Sie gingen damals zur Primarschule. Wie wirkte sich die Gesundheit Ihrer Mutter auf die Schule aus?
Ich hatte Schwierigkeiten. Ich konnte mich nur schlecht konzentrieren. Im Endstadium des Krebses, kurz vor dem Tod meiner Mutter, musste ich sogar eine Klasse wiederholen. Es war zu der Zeit, als sie schon nicht mehr zu Hause war. Zudem musste ich mir von den Mitschülern Sprüche anhören wie zum Beispiel: «Oh, Laura weint wieder, sie ist eine 'Brüelisauer'.» Das schmerzte, und ich ging dann oft nach Hause und weinte. Ich hatte aber auch einen Schutzmechanismus entwickelt und weiss nicht mehr alles aus dieser Zeit.
Wie ist es heute?
Schwer. Vor allem die kommende Zeit zwischen Weihnachten und Februar. Sie ist im Februar verstorben. Das letzte gemeinsame Weihnachten war 2008. Sie war da bereits im Rollstuhl. Es war mir damals nicht bewusst, dass es das letzte Weihnachtsfest sein wird, das wir zusammen feiern werden und meine Mutter danach nie mehr zurückkehren wird. Ich lenke mich noch heute ab. Unternehme viel mit Freunden und arbeite viel. Ich verbringe auch viel Zeit mit meinem Nani und meinem Neni. Die beiden geben mir Halt. Ich besuche gerne das Grab meiner Mutter und weine. Das tut mir gut. In diesem Jahr gehe ich in die Ferien. Es ist das erste Mal, dass ich zwischen Weihnachten und Neujahr weg bin. Keine Ahnung, wie es wird.

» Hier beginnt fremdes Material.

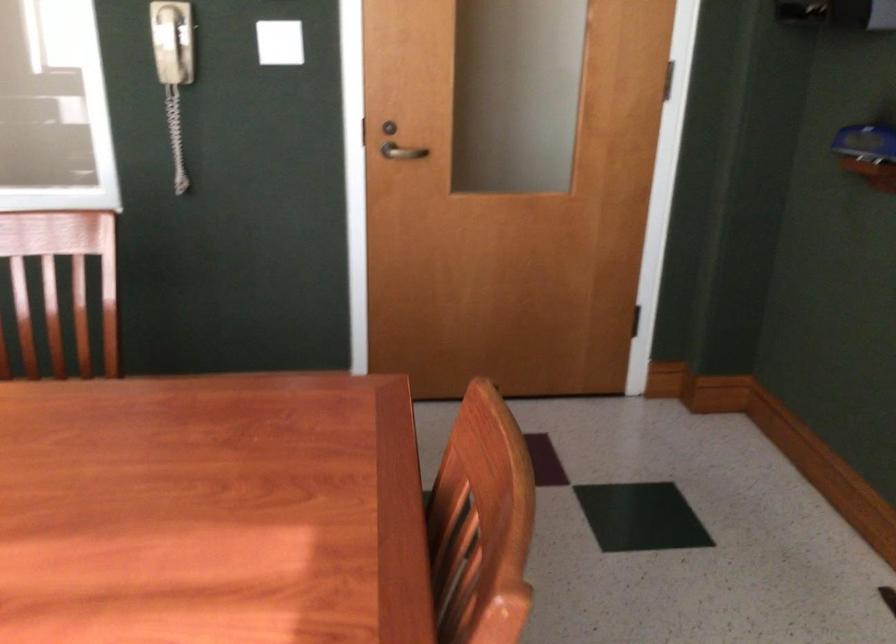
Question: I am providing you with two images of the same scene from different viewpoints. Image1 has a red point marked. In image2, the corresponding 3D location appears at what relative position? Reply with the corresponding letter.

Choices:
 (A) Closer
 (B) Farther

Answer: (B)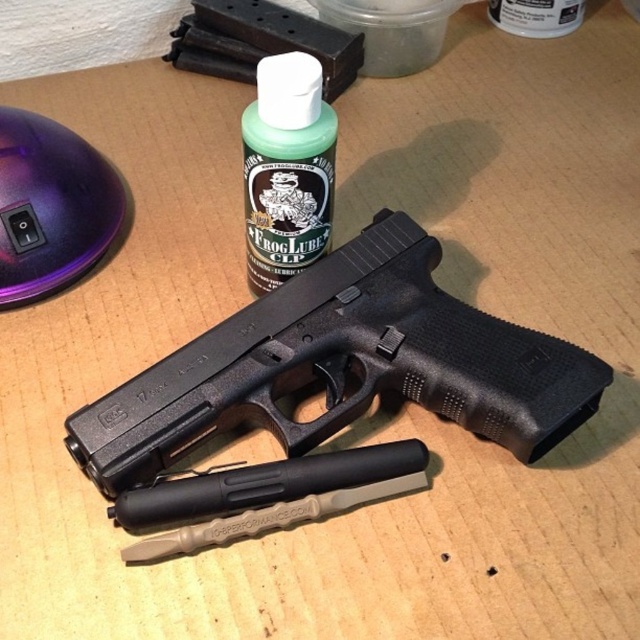
Who is taller, black matte handgun at center or purple glossy mouse at upper left?

black matte handgun at center is taller.

Which is below, black matte handgun at center or purple glossy mouse at upper left?

Positioned lower is black matte handgun at center.

Who is more forward, (220, 340) or (99, 237)?

Point (220, 340) is more forward.

Where is `black matte handgun at center`? This screenshot has height=640, width=640. black matte handgun at center is located at coordinates (344, 365).

Does purple glossy mouse at upper left have a lesser width compared to green matte bottle at center?

In fact, purple glossy mouse at upper left might be wider than green matte bottle at center.

From the picture: Who is higher up, purple glossy mouse at upper left or green matte bottle at center?

Positioned higher is green matte bottle at center.

The image size is (640, 640). What do you see at coordinates (51, 205) in the screenshot?
I see `purple glossy mouse at upper left` at bounding box center [51, 205].

Where is `purple glossy mouse at upper left`? purple glossy mouse at upper left is located at coordinates (51, 205).

Can you confirm if black matte handgun at center is thinner than green matte bottle at center?

No.

Which is more to the right, black matte handgun at center or green matte bottle at center?

Positioned to the right is black matte handgun at center.

Does point (536, 378) lie in front of point (332, 115)?

Yes, point (536, 378) is in front of point (332, 115).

Sie haben Ihre Mutter in Ihrer frühen Kindheit, mit gerade elf Jahren, an Brustkrebs verloren. Was bereitet Ihnen heute mit 26 Jahren am meisten Mühe?
Wenn ich eine glückliche Familie sehe mit Kindern, die etwa elf Jahre alt sind. Es ist eine Zeit, in der die Kinder die Mutter so sehr brauchen, und ich hatte sie einfach nicht mehr.
Ihre Mutter war 26, als sie die Diagnose Brustkrebs bekam. Sie sind jetzt auch 26 Jahre alt.
Das bin ich. Es ist zwar nur eine Zahl, trotzdem ist es nicht einfach. Zu wissen, dass meine Mutter in diesem Alter krank wurde, holt mich schon manchmal ein.
Brustkrebs kann auch vererbbar sein. Wie oft gehen Sie zur Vorsorgeuntersuchung?
Sicher einmal im Jahr zum Gynäkologen und einmal zur Mammografie. Ich taste meine Brüste auch regelmässig ab, und wenn ich das Gefühl habe, es könnte etwas sein, gehe ich sofort zum Arzt.
Leben Sie mit der Angst, auch an Brustkrebs zu erkranken?
Nein. Meine Ärztin rät mir jedes Jahr zum Gentest. Ich lehne jedoch jedes Mal ab.
Wie trifft man so einen Entscheid?
Ich mache es für mich. Bei einem positiven Testergebnis würde ich wahrscheinlich durchdrehen und könnte nicht mehr klar denken. Ich würde in Angst leben. Das würde mich kaputt machen. Das will ich nicht. Ich will leben.